Discussion in 'Entertainment and Movie Talk' started by aeonpulse, Feb 16, 2012.

  1. aeonpulse

    aeonpulse Sr Member RPF PREMIUM MEMBER

    Trophy Points:
    1,606
    First of all, Blade Runner is without a doubt my all-time favorite movie, I've seen it countless times, and still enjoy every second of it. But there's one scene that I still wonder about every time I see it, the Esper Photo Analysis scene. Deckard finds a stack of photos while searching Leon's apartment, as he's browsing through the photos, one of them catches his eye. What exactly it was about this photo that made Deckard so interested in it, I have no idea. Anyways, later on, Deckard is in his apartment, and pops the photo into the Esper machine. He starts calling out grid commands, zooming in on different things within the photo, and eventually zooms in on a mirror. That's when it gets odd.
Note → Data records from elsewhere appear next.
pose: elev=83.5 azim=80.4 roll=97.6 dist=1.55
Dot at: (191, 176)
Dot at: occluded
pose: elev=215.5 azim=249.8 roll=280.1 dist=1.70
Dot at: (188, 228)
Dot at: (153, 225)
    The angle at which he's looking towards the mirror starts changing. He sees things that weren't previously visible, and not just small details, entire people, rooms even. He manages to somehow locate Zora within the photo. It wasn't like Deckard simply zoomed in on her reflection within the mirror, he was definitely rotating his view.
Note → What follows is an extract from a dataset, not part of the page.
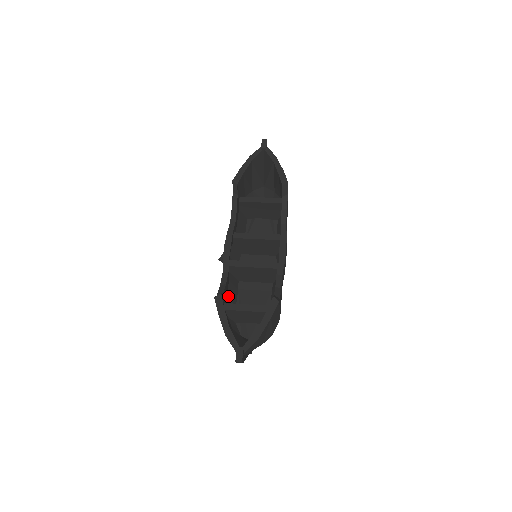
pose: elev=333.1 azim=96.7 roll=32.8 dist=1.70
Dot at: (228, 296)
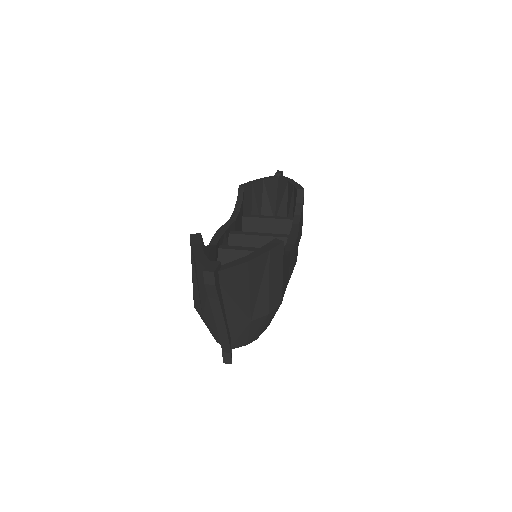
Dot at: occluded
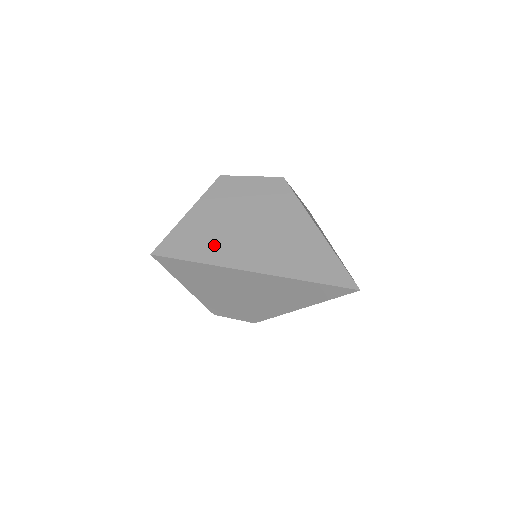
    My question is, is this technology ever explained? Or is it just shrugged off as "technobabble"? I've played through the 1997 BR adventure game, which at points requires you to search photos for clues using the Esper machine, but it doesn't offer any explanation on how it works. I never read the Phillip K. Dick novel, so I don't know if it contains any kind of explanation. It's just interesting is all. It's like their photos, when taken, store everything that was going on around the central subject. Maybe I'm reading the scene wrong, or maybe I'm over-thinking it. After all, it's just a movie.
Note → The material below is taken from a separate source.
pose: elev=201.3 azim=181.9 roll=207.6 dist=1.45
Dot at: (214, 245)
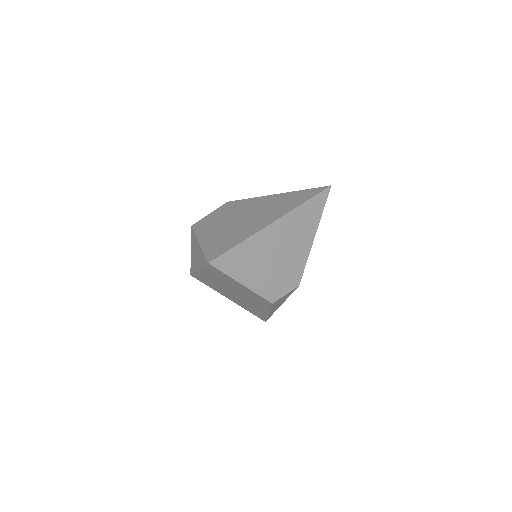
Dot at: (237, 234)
    Any theories/insight would be appreciated!
     
    Irken Tech and mrosso like this.
  2. Wes R

    Wes R Legendary Member

    Trophy Points:
    6,750
    I don't think they ever really explain it anywhere and I don't remember it being in the novel either, i think it was invented for the movie.
     
  3. DaddyfromNaboo

    DaddyfromNaboo Master Member RPF PREMIUM MEMBER

    Trophy Points:
    4,116
    The technology is not explained, but it actually does not need to be explained. The hover cars aren´t explained as well. If you enter a SciFi or Fantasy world you´ve already accepted to see things that do not fit into your view of the real world. Magic might have no place in that movie, but a movie about artificial humanoids sure does not need to explain every bit of technology.

    But there are authors and directors who do have the need to explain everything. Midichlorians, anyone?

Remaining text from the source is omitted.